Distorsi komunikatif dan alienasi sosial
Keretakan
dalam pandangan dunia ini diperburuk oleh distorsi komunikatif dalam
ruang publik akibat penaklukan rasionalitas nilai kebajikan hidup
bersama oleh rasionalitas instrumental dari dunia sistem kapitalisme.

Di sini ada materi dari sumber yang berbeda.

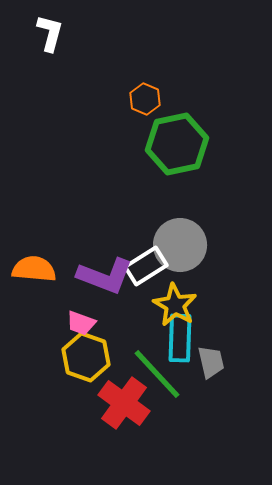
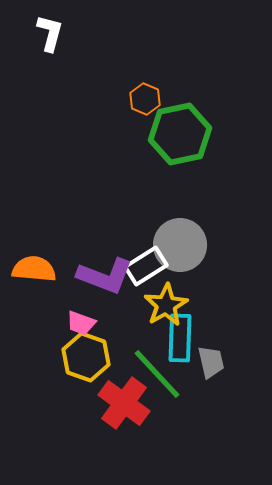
green hexagon: moved 3 px right, 10 px up
yellow star: moved 9 px left; rotated 12 degrees clockwise
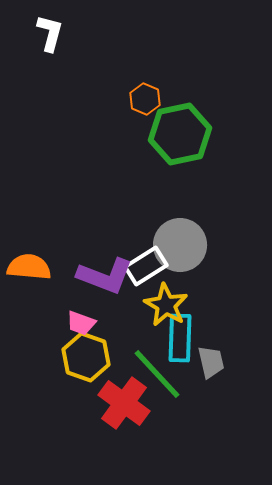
orange semicircle: moved 5 px left, 2 px up
yellow star: rotated 12 degrees counterclockwise
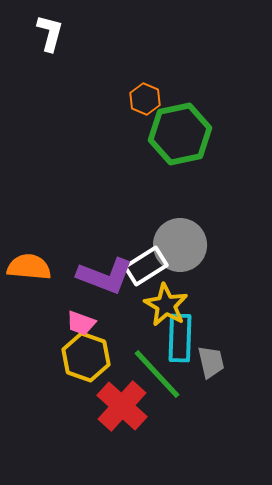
red cross: moved 2 px left, 3 px down; rotated 6 degrees clockwise
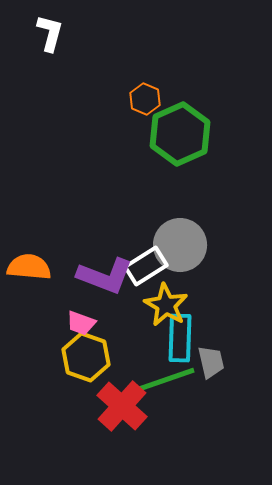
green hexagon: rotated 12 degrees counterclockwise
green line: moved 8 px right, 6 px down; rotated 66 degrees counterclockwise
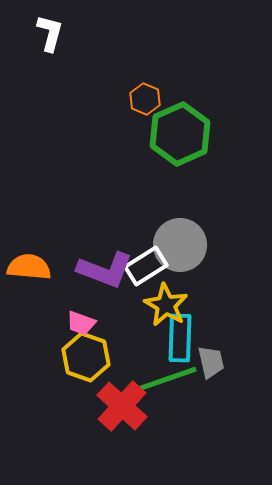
purple L-shape: moved 6 px up
green line: moved 2 px right, 1 px up
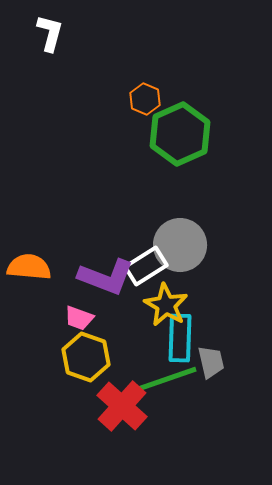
purple L-shape: moved 1 px right, 7 px down
pink trapezoid: moved 2 px left, 5 px up
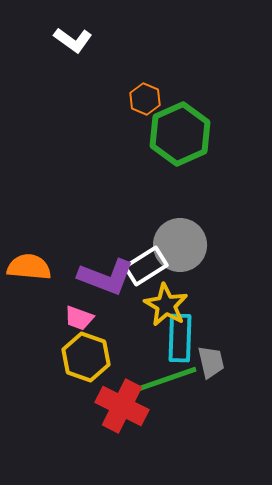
white L-shape: moved 23 px right, 7 px down; rotated 111 degrees clockwise
red cross: rotated 15 degrees counterclockwise
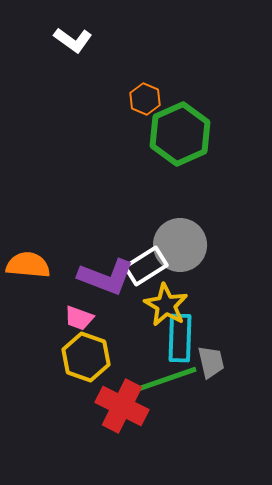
orange semicircle: moved 1 px left, 2 px up
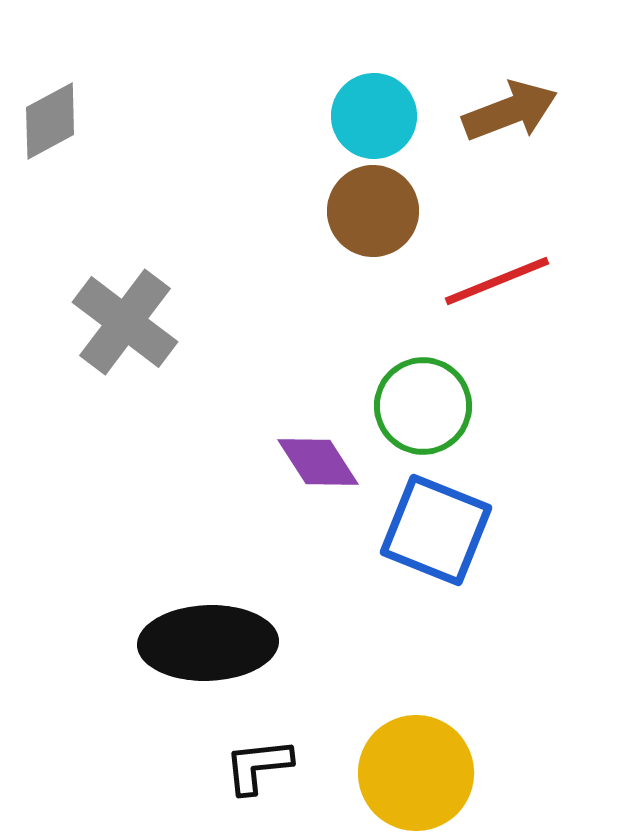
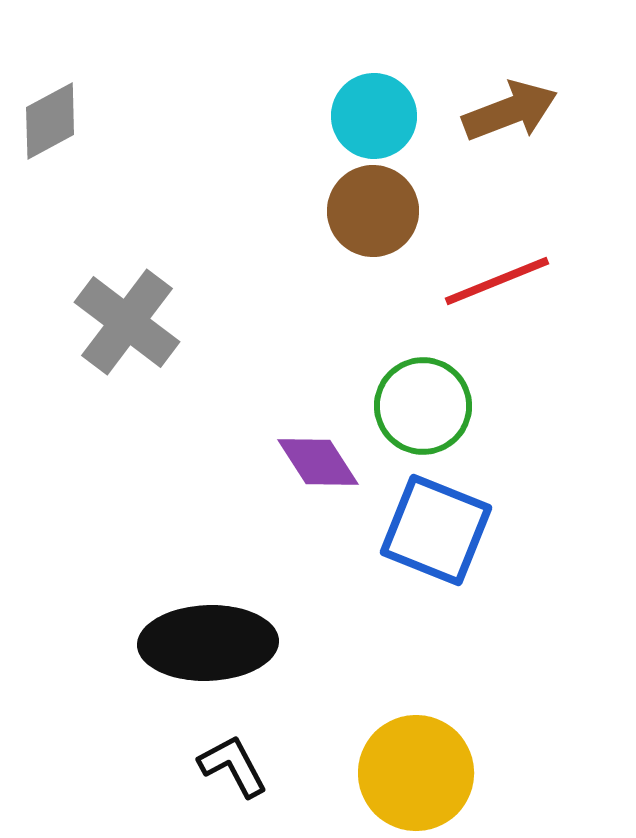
gray cross: moved 2 px right
black L-shape: moved 25 px left; rotated 68 degrees clockwise
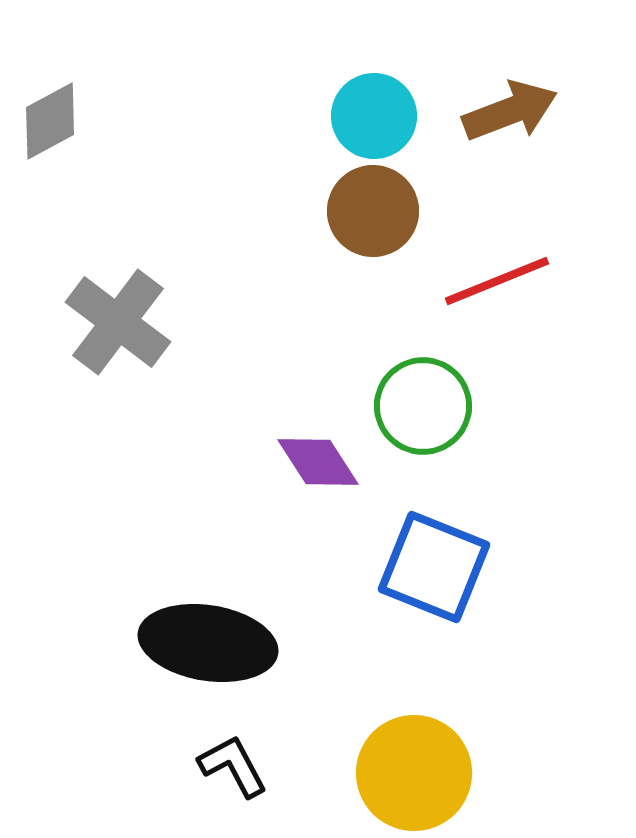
gray cross: moved 9 px left
blue square: moved 2 px left, 37 px down
black ellipse: rotated 11 degrees clockwise
yellow circle: moved 2 px left
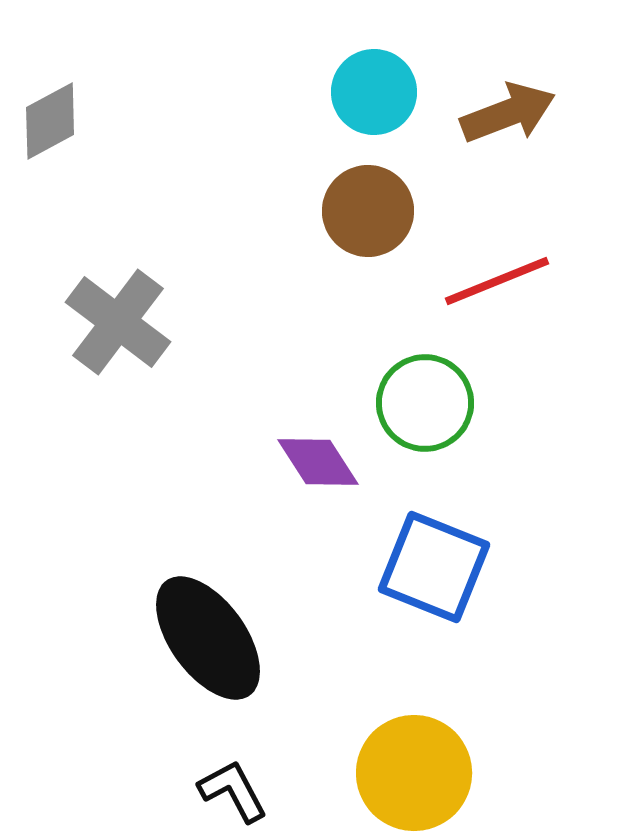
brown arrow: moved 2 px left, 2 px down
cyan circle: moved 24 px up
brown circle: moved 5 px left
green circle: moved 2 px right, 3 px up
black ellipse: moved 5 px up; rotated 45 degrees clockwise
black L-shape: moved 25 px down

Distorsi komunikatif ini menimbulkan alienasi sosial, yang melemahkan
hubungan-hubungan permusyawaratan dengan hikmat-kebijaksanaan dalam
kehidupan bersama.
Meluasnya gejala deprivasi dan alienasi sosial
membawa dampak serius pada corak keagamaan Indonesia. Arus radiasi
budaya dari penyebaran teknologi baru bersama seni dan konsekuensi
nilai-etis yang ditimbulkannya melahirkan resistensi dalam bentuk
revivalisme keagamaan, dengan menarik agama ke arah politik identitas.

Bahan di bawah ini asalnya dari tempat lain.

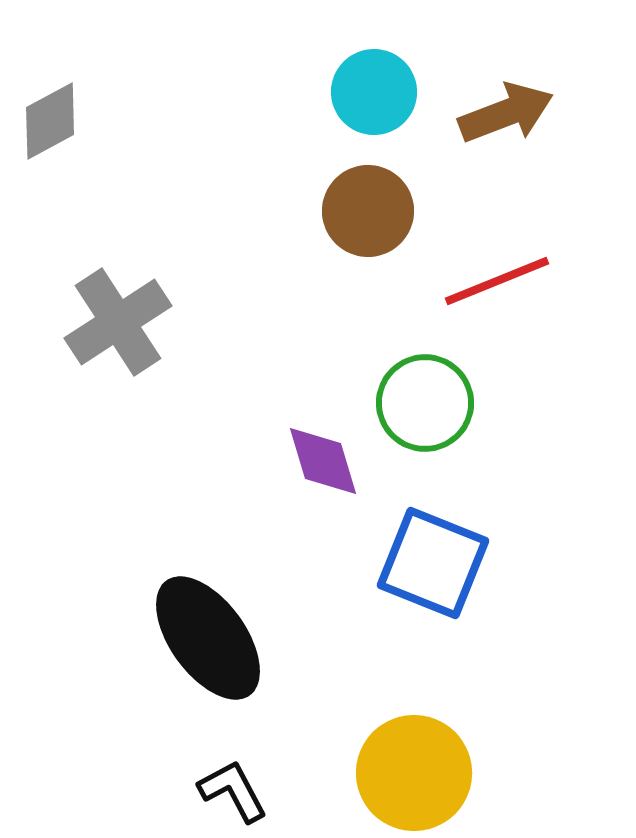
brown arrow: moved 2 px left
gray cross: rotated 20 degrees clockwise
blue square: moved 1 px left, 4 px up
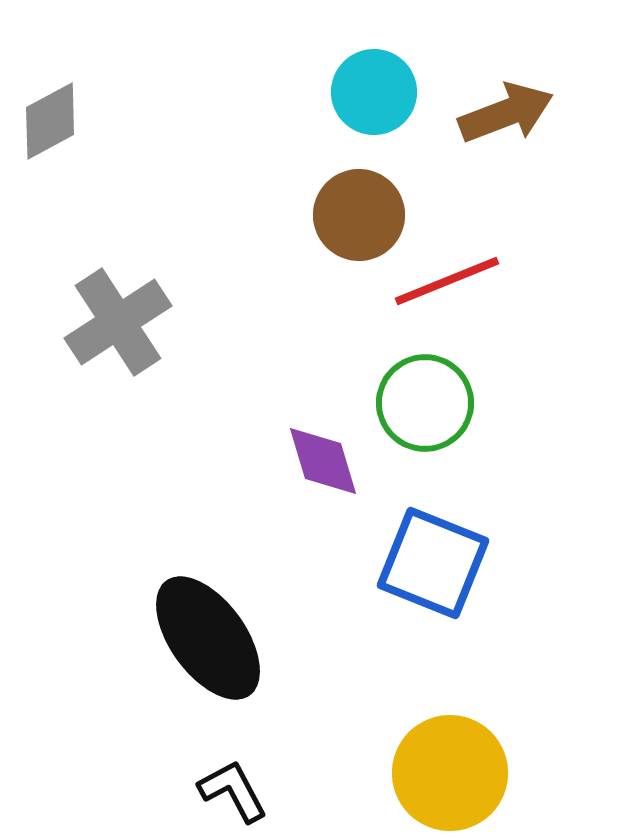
brown circle: moved 9 px left, 4 px down
red line: moved 50 px left
yellow circle: moved 36 px right
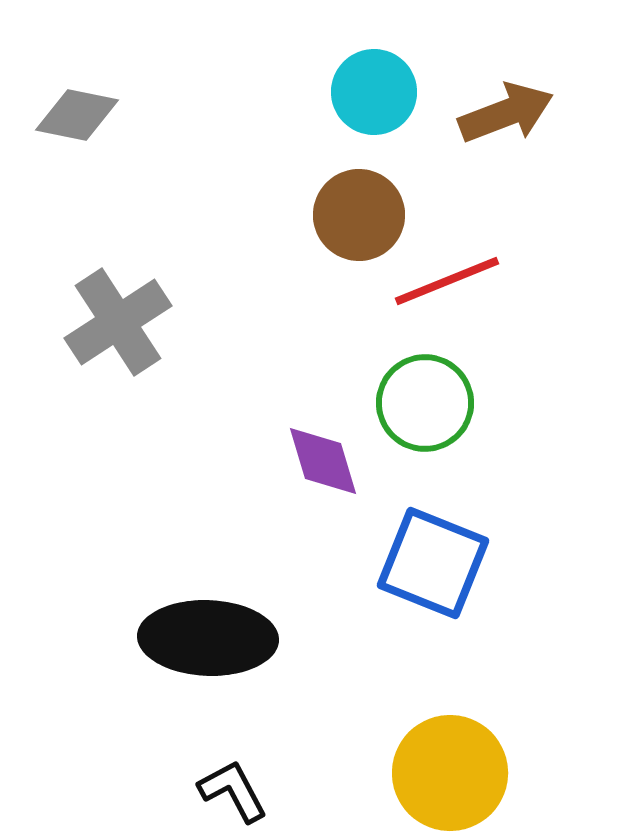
gray diamond: moved 27 px right, 6 px up; rotated 40 degrees clockwise
black ellipse: rotated 52 degrees counterclockwise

Dengan politisasi identitas keagamaan, manusia yang pada dasarnya
multi-identitas direduksi habis-habisan ke dalam satu
identitas-keagamaan.
Dalam kerangka politik identitas, fanatisisme
dirayakan dengan menolak rasionalitas, perbedaan tafsir, prinsip
representasi dan inklusivitas, serta pemerintahan konstitusional
sebagai bantalan vital demokrasi. Pandangan dunia keagamaan menjadi
hitam-putih, kawan-lawan, kehilangan elan vital etos klasik keagamaan di
Indonesia yang bersifat adaptif, estetis, dan toleran.
Serangan
gencar terhadap jantung keberagamaan ini bisa mengubah secara mendasar
jati diri kebangsaan Indonesia. Jalan nasionalisme kewargaan di
Indonesia tidak menempuh trayek sekularisme. Dalam pengalaman Eropa,
munculnya nasionalisme (sekular) berbarengan dengan pudarnya pengaruh
agama. Di sini, ketika nasionalisme bangkit, agama memainkan peran
penting. Kemunculan masyarakat sipil dan politik utamanya terlahir dari
komunitas agama-budaya, bukan dari komunitas pasar. Jalan menuju
nasionalisme kewargaan ditempuh dengan cara pengadaban masyarakat
keagamaan dan kesukuan untuk bisa memasuki kehidupan publik secara damai
dan toleran.
Dengan kata lain, tantangan perusakan jantung
budaya Indonesia itu harus direspons dengan mengupayakan konsepsi
keadilan bersama secara simultan dengan revitalisasi pandangan hidup dan
etos primordial religi Nusantara. Minoritas kreatif dari komunitas
agama-budaya harus didukung untuk bisa menyemai ruang-ruang komunikatif
(pesantren, sekolah, rumah ibadah, media massa, media sosial, partai
politik, dan masyarakat sipil) dengan nilai-nilai spiritualitas
Nusantara.
Nilai inti spiritualitas Nusantara itu mencari harmoni
persatuan dalam perbedaan dengan mengembangkan hubungan cinta kasih
dalam relasi ketuhanan, kemanusiaan, dan kealaman. Dalam realisasinya,
spiritualitas itu harus dapat mendorong peri kehidupan ketuhanan yang
berkebudayaan dan toleran, kemanusiaan yang adil dan beradab, persatuan
dalam kebinekaan, permusyawaratan secara inklusif dan argumentatif,
serta mewujudkan keadilan sosial bagi seluruh rakyat Indonesia.
Yudi Latif
Anggota Akademi Ilmu Pengetahuan Indonesia
Versi cetak artikel ini terbit di harian Kompas edisi 30 Desember 2016, di halaman 6 dengan judul "Serangan Jantung Budaya".